- Job item
As the answer, set down the lines below from the one containing "text [250, 1290, 274, 1313]" through the one containing "text [1112, 178, 1136, 201]", exactly and inclusively, and no others.
** Dataset follows **
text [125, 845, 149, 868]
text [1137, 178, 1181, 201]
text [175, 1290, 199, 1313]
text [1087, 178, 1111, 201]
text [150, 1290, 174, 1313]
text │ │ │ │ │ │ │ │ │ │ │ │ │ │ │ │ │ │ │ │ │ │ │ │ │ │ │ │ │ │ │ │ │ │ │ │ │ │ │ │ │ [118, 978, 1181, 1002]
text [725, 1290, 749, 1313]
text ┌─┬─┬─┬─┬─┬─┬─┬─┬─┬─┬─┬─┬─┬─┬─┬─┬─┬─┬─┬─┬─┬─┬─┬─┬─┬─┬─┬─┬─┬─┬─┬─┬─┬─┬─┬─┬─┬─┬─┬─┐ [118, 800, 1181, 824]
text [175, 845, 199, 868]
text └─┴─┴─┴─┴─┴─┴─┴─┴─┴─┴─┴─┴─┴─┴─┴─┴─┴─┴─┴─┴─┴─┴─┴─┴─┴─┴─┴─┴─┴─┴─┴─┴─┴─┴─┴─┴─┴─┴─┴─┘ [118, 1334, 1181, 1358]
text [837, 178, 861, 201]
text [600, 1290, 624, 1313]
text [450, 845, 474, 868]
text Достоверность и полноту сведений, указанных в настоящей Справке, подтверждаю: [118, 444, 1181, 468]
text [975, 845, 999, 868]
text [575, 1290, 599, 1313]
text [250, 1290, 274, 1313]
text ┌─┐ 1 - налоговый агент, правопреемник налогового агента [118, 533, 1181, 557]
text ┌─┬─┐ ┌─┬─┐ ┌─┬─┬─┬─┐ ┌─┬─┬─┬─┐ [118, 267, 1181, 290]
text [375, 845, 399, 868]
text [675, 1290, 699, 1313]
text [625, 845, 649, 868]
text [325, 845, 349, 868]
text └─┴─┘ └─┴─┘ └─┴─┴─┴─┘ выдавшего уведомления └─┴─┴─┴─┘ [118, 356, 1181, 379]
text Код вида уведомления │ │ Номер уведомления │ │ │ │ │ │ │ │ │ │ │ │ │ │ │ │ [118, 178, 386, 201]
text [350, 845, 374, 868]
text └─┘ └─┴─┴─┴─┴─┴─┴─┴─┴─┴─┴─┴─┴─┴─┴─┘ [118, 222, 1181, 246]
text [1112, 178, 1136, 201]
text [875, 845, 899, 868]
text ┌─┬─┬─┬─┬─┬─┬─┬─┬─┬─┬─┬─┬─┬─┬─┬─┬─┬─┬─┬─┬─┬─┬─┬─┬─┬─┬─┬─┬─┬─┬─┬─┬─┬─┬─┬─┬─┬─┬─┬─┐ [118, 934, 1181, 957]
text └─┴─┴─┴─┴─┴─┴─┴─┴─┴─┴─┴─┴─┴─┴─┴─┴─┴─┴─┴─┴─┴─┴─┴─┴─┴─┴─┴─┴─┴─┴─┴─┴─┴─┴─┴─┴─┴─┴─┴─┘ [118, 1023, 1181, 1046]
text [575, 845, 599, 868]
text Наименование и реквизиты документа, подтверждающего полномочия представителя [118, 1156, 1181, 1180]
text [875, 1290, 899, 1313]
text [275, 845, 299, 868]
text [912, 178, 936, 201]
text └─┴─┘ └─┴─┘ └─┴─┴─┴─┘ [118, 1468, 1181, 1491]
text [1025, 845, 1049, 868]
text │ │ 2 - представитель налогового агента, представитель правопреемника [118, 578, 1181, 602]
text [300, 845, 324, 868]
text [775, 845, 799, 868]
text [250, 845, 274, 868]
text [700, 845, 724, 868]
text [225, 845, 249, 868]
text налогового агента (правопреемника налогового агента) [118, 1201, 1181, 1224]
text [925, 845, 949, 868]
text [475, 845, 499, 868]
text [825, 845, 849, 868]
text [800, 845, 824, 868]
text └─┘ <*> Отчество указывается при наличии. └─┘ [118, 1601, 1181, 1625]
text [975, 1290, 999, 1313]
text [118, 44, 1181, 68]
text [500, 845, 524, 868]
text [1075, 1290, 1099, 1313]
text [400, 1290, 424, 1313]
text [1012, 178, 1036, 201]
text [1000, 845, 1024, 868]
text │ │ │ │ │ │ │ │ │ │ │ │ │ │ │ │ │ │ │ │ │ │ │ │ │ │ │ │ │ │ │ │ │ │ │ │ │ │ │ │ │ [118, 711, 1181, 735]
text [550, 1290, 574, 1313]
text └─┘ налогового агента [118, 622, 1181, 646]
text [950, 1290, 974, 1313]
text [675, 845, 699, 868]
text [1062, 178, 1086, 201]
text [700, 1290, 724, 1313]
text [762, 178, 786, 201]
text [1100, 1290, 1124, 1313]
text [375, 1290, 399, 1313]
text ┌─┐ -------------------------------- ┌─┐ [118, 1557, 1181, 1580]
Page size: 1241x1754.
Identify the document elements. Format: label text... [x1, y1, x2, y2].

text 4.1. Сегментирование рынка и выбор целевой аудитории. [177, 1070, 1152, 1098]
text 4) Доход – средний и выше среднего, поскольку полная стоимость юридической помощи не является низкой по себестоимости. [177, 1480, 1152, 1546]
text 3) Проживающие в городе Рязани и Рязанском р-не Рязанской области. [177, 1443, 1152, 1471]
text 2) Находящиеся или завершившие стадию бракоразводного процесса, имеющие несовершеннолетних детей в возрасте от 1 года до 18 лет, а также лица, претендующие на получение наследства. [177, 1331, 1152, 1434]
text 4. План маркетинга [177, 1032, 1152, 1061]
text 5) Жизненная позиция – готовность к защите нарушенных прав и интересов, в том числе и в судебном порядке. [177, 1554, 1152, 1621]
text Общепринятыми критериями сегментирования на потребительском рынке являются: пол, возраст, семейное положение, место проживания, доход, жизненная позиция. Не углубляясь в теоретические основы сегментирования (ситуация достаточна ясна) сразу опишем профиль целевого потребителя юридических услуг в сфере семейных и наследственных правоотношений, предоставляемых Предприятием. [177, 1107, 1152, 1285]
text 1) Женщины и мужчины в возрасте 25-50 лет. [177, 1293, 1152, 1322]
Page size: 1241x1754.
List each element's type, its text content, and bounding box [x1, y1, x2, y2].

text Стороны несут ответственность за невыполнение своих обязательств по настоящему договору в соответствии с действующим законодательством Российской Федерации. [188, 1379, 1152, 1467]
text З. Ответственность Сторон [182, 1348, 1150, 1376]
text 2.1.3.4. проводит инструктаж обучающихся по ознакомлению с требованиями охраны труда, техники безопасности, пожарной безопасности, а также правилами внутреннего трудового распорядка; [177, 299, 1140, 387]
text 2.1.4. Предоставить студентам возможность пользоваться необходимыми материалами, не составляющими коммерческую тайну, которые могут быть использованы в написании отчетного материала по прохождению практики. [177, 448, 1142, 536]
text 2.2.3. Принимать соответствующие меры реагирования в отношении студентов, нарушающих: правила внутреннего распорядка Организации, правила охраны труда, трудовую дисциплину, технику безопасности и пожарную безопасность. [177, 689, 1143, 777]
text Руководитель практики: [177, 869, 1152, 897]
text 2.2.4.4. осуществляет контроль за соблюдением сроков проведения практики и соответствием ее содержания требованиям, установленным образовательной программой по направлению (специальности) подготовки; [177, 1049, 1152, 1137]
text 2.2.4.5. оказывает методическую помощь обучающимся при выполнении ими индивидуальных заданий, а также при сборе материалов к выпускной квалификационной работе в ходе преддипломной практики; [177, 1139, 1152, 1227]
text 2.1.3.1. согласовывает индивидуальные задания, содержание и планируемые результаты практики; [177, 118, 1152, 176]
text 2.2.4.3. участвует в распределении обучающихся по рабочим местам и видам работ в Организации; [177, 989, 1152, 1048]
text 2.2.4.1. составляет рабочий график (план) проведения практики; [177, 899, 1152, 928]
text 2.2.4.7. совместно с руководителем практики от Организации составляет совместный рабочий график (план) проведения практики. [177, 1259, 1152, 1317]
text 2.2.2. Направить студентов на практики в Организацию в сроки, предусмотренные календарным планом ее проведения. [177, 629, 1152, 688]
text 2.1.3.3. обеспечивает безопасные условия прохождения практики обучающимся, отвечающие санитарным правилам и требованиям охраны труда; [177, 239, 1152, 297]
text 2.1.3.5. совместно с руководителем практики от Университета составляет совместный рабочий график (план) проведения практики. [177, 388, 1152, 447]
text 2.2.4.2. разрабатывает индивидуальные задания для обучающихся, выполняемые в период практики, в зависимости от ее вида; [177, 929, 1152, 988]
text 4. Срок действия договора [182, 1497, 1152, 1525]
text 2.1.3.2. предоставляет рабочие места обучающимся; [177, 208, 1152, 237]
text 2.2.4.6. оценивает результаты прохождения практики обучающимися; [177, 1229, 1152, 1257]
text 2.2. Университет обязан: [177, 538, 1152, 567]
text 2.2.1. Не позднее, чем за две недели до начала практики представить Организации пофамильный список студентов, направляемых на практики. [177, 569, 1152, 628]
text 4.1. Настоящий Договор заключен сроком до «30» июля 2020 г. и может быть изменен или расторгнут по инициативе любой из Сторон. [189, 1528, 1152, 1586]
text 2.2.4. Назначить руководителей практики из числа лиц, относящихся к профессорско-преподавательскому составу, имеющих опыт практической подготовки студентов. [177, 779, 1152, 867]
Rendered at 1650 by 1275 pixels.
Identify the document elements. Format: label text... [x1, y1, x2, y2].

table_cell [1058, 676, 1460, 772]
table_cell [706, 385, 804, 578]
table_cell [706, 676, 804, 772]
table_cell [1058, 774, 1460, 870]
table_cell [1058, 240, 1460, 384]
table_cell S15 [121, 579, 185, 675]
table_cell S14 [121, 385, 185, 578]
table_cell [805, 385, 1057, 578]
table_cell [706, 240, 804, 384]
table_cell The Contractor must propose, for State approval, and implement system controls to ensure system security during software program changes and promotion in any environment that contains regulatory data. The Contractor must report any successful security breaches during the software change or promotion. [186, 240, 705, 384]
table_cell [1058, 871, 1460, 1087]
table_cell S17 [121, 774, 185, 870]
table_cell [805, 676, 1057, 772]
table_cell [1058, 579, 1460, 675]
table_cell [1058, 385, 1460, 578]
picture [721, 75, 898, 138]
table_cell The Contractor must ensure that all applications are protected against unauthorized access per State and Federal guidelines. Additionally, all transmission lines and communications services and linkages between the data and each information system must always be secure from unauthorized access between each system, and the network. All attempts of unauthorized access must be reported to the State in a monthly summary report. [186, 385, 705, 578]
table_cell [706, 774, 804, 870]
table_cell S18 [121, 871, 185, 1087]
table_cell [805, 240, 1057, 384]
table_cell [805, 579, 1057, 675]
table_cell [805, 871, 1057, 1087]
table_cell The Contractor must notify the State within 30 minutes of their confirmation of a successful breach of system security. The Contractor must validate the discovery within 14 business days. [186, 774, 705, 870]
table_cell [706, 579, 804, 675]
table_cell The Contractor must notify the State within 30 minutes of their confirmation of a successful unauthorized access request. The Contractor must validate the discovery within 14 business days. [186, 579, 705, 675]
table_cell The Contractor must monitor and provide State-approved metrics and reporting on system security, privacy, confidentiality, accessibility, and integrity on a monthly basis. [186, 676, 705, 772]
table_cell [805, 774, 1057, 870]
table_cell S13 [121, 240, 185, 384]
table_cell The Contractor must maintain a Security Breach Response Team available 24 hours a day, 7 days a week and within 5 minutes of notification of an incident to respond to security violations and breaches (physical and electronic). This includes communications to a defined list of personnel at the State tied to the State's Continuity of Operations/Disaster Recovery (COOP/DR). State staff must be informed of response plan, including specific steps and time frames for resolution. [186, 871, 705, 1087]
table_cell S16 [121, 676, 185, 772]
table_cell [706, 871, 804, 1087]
** End of Dataset **
- Response below
text [250, 1290, 274, 1313]
text ┌─┐ 1 - налоговый агент, правопреемник налогового агента [118, 533, 1181, 557]
text ┌─┬─┐ ┌─┬─┐ ┌─┬─┬─┬─┐ ┌─┬─┬─┬─┐ [118, 267, 1181, 290]
text [375, 845, 399, 868]
text [675, 1290, 699, 1313]
text [625, 845, 649, 868]
text [325, 845, 349, 868]
text └─┴─┘ └─┴─┘ └─┴─┴─┴─┘ выдавшего уведомления └─┴─┴─┴─┘ [118, 356, 1181, 379]
text Код вида уведомления │ │ Номер уведомления │ │ │ │ │ │ │ │ │ │ │ │ │ │ │ │ [118, 178, 386, 201]
text [350, 845, 374, 868]
text └─┘ └─┴─┴─┴─┴─┴─┴─┴─┴─┴─┴─┴─┴─┴─┴─┘ [118, 222, 1181, 246]
text [1112, 178, 1136, 201]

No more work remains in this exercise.